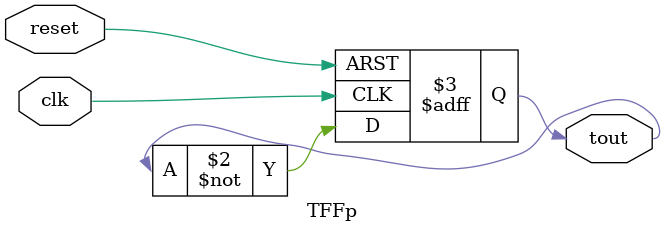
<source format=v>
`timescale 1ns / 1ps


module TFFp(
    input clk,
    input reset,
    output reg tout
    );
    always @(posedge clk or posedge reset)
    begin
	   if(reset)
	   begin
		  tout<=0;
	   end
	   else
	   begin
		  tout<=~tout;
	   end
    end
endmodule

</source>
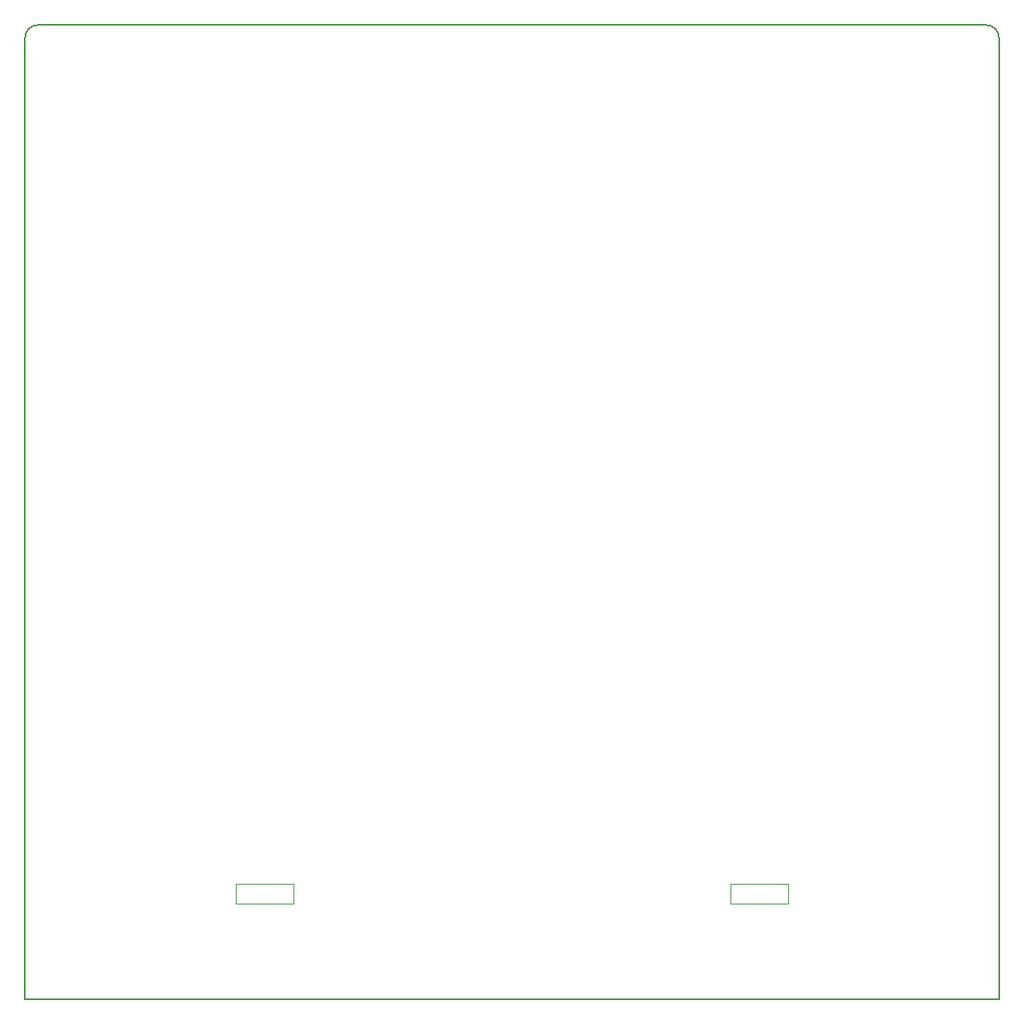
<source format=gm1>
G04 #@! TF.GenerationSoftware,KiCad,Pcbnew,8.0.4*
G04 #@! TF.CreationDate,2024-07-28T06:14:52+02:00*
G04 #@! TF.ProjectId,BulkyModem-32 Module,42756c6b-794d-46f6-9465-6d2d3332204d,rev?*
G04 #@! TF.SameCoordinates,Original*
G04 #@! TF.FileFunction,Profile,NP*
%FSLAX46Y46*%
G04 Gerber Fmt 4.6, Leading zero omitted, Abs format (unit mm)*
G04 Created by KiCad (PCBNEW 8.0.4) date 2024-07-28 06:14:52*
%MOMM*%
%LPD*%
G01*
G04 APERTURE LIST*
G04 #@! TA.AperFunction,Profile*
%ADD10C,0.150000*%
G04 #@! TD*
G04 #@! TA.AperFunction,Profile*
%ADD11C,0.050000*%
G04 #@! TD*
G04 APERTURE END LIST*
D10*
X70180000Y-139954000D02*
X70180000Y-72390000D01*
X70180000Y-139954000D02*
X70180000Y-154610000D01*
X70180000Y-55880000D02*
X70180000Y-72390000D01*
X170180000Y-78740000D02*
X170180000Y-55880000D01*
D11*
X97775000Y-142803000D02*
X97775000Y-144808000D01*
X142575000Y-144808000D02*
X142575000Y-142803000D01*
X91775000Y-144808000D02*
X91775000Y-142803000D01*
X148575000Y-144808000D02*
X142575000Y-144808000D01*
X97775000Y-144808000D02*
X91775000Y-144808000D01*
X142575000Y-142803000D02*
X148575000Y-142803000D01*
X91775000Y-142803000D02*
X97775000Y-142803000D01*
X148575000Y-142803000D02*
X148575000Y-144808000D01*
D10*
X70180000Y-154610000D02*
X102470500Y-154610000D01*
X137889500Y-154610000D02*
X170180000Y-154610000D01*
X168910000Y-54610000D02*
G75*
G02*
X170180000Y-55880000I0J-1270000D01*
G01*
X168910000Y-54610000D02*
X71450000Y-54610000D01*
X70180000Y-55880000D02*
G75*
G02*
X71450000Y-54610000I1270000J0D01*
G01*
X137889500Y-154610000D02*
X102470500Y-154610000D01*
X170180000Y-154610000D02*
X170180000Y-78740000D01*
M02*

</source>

· · · ·

* [Your assignment] Pull out every line in the data above that has the word "APERTURE".

* [Worked solution]
G04 APERTURE LIST*
G04 APERTURE END LIST*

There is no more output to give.